What is the relationship between literature and progress? At first glance, perhaps not a lot. Many literary people are indifferent or hostile to the ideas of the free market, technological development, and neo-liberalism. Capitalism and fiction are not natural friends. The rich man is often the villain. 

But this was not always the case. Samuel Johnson, the great essayist, critic, and dictionary writer, was an advocate of the benefits of commercial society before Adam Smith. Jane Austen's novels are alive to the moral benefits of bourgeois commercial culture.  Charles Dickens is known for his calls for social reform and his supposed antithesis to utilitarianism, but his imagination was more sympathetic to utilitarian causes that it seems. His novels bristle with calls for legal-reform, impatience with history worship preventing progress, and a dislike of uneconomical characters like Harold Skimpole. 

Literature and progress have frequently been sympathetic to each other, then. The reason, I think, is simple. The essence of literature is invention, as it is for progress. Most of the time, we think of literary invention as creating something out of thin air, pure "creativity", and technical progress as more akin to discovery, to the uncovering and re-organising of things tat already exist in the world. 

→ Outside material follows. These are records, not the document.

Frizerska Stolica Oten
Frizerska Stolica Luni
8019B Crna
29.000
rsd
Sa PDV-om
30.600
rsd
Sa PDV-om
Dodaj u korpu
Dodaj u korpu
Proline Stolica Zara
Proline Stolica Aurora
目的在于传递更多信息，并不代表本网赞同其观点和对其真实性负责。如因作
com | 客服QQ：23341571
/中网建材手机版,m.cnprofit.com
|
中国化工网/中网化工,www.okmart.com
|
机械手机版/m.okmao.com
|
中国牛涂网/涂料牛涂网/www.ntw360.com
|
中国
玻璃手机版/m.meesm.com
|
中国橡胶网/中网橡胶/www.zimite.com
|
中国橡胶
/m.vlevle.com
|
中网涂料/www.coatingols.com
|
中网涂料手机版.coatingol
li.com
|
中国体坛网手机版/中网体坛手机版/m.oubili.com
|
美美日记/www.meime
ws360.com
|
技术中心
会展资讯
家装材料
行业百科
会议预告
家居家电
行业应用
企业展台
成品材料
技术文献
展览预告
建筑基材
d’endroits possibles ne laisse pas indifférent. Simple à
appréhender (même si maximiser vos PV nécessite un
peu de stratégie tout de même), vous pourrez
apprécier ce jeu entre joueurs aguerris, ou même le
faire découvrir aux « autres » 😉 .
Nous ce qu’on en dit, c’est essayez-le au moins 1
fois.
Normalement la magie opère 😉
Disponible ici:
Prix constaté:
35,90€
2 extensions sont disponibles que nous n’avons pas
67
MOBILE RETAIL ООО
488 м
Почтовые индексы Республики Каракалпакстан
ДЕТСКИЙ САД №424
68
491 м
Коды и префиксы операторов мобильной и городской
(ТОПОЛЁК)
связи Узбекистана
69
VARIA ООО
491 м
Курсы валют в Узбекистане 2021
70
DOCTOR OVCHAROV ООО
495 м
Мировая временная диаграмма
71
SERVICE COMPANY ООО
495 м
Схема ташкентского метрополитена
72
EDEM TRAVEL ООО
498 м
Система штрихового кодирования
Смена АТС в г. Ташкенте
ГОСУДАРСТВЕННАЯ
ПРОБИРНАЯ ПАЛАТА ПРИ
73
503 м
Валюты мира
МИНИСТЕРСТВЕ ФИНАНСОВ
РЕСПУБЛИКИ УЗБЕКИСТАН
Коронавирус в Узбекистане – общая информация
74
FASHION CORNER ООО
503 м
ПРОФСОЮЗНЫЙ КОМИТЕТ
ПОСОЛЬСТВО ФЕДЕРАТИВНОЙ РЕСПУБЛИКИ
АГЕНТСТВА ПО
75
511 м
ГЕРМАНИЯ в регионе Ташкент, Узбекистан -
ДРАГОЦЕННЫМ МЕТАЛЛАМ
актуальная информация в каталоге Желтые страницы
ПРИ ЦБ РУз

But invention used to mean discovery. That's how Johnson defined it. If we follow J.R.R. Tolkien's theory that no writer creates but only sub-creates, you can see this more clearly. The world has already been created (Tolkien thought by God, but it's all the same if we ascribe it to materialism and the big bang). So when an author "invents" a new world, that is only a sub-creation of what already exists in reality. You are discovering some part of reality, rearranging what is already here, not creating anything that didn't exist before.

The literary impulse and the technological impulse are the same. To discover new things about the world. To pay close attention to reality and to draw out new things about it. Many great acts of progress start from a dissatisfaction with the world: Austen disliked the old aristocratic culture, Dickens disliked the conditions children lived in; similarly, Tesla is motivated by climate change. Setting a great vision for the future has been the work more of fantasy and speculative fiction in recent years, than of literary fiction. But there is a role for narrative in the way we think about progress and how it is presented to the public.

In their search to discover new, improved aspects of reality, perhaps literature and progress are more closely aligned than they seem.